Records from a data source
[Start of Attachment]

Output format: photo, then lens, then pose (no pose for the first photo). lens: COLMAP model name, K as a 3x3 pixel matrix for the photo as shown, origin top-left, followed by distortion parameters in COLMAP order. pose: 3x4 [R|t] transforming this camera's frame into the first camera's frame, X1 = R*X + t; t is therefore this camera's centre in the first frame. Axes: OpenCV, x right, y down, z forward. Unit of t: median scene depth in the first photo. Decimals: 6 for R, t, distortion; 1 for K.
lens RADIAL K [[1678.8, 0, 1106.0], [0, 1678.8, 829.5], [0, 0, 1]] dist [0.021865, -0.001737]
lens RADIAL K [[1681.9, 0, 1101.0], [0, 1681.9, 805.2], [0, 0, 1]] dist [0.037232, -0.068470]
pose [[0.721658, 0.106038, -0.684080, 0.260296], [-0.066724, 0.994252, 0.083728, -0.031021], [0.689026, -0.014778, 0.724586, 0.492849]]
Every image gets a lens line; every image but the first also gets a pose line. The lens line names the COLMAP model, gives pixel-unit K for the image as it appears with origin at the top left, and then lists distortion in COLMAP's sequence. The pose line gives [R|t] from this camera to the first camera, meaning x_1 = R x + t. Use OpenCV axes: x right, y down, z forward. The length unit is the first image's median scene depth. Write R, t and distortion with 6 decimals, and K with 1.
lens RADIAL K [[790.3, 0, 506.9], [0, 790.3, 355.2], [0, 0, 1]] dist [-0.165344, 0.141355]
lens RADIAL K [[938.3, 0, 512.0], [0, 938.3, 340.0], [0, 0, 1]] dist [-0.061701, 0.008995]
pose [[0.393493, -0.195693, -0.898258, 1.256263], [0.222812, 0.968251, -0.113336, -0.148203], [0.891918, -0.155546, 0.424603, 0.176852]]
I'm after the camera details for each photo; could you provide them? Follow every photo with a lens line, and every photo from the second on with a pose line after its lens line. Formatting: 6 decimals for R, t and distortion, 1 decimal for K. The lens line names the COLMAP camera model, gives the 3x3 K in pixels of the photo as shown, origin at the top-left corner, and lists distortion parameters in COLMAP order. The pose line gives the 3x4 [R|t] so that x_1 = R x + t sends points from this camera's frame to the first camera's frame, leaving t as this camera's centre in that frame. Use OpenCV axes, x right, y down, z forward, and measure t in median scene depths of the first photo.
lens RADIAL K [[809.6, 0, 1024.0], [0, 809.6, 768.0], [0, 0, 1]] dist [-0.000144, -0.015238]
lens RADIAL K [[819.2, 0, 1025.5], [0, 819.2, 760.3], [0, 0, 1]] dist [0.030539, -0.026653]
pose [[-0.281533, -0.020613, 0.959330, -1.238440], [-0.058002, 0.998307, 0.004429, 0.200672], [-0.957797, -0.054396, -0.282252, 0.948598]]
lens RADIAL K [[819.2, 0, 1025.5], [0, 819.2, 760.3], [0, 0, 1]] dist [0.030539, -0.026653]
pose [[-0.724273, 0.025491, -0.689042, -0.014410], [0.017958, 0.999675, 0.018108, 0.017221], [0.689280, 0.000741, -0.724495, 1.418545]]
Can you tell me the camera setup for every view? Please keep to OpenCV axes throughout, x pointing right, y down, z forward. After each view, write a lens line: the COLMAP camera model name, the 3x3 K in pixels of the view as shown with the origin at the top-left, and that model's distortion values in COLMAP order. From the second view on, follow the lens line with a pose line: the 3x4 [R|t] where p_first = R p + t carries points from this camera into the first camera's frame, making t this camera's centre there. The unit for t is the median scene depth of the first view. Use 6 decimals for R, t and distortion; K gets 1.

[End of Attachment]

**Problem requirements**
Output each entry once again, exactly as shown above.

**Solved exercise**
Output format: photo, then lens, then pose (no pose for the first photo). lens: COLMAP model name, K as a 3x3 pixel matrix for the photo as shown, origin top-left, followed by distortion parameters in COLMAP order. pose: 3x4 [R|t] transforming this camera's frame into the first camera's frame, X1 = R*X + t; t is therefore this camera's centre in the first frame. Axes: OpenCV, x right, y down, z forward. Unit of t: median scene depth in the first photo. Decimals: 6 for R, t, distortion; 1 for K.
lens RADIAL K [[1678.8, 0, 1106.0], [0, 1678.8, 829.5], [0, 0, 1]] dist [0.021865, -0.001737]
lens RADIAL K [[1681.9, 0, 1101.0], [0, 1681.9, 805.2], [0, 0, 1]] dist [0.037232, -0.068470]
pose [[0.721658, 0.106038, -0.684080, 0.260296], [-0.066724, 0.994252, 0.083728, -0.031021], [0.689026, -0.014778, 0.724586, 0.492849]]
Every image gets a lens line; every image but the first also gets a pose line. The lens line names the COLMAP model, gives pixel-unit K for the image as it appears with origin at the top left, and then lists distortion in COLMAP's sequence. The pose line gives [R|t] from this camera to the first camera, meaning x_1 = R x + t. Use OpenCV axes: x right, y down, z forward. The length unit is the first image's median scene depth. Write R, t and distortion with 6 decimals, and K with 1.
lens RADIAL K [[790.3, 0, 506.9], [0, 790.3, 355.2], [0, 0, 1]] dist [-0.165344, 0.141355]
lens RADIAL K [[938.3, 0, 512.0], [0, 938.3, 340.0], [0, 0, 1]] dist [-0.061701, 0.008995]
pose [[0.393493, -0.195693, -0.898258, 1.256263], [0.222812, 0.968251, -0.113336, -0.148203], [0.891918, -0.155546, 0.424603, 0.176852]]
I'm after the camera details for each photo; could you provide them? Follow every photo with a lens line, and every photo from the second on with a pose line after its lens line. Formatting: 6 decimals for R, t and distortion, 1 decimal for K. The lens line names the COLMAP camera model, gives the 3x3 K in pixels of the photo as shown, origin at the top-left corner, and lists distortion parameters in COLMAP order. The pose line gives the 3x4 [R|t] so that x_1 = R x + t sends points from this camera's frame to the first camera's frame, leaving t as this camera's centre in that frame. Use OpenCV axes, x right, y down, z forward, and measure t in median scene depths of the first photo.
lens RADIAL K [[809.6, 0, 1024.0], [0, 809.6, 768.0], [0, 0, 1]] dist [-0.000144, -0.015238]
lens RADIAL K [[819.2, 0, 1025.5], [0, 819.2, 760.3], [0, 0, 1]] dist [0.030539, -0.026653]
pose [[-0.281533, -0.020613, 0.959330, -1.238440], [-0.058002, 0.998307, 0.004429, 0.200672], [-0.957797, -0.054396, -0.282252, 0.948598]]
lens RADIAL K [[819.2, 0, 1025.5], [0, 819.2, 760.3], [0, 0, 1]] dist [0.030539, -0.026653]
pose [[-0.724273, 0.025491, -0.689042, -0.014410], [0.017958, 0.999675, 0.018108, 0.017221], [0.689280, 0.000741, -0.724495, 1.418545]]
Can you tell me the camera setup for every view? Please keep to OpenCV axes throughout, x pointing right, y down, z forward. After each view, write a lens line: the COLMAP camera model name, the 3x3 K in pixels of the view as shown with the origin at the top-left, and that model's distortion values in COLMAP order. From the second view on, follow the lens line with a pose line: the 3x4 [R|t] where p_first = R p + t carries points from this camera into the first camera's frame, making t this camera's centre there. The unit for t is the median scene depth of the first view. Use 6 decimals for R, t and distortion; K gets 1.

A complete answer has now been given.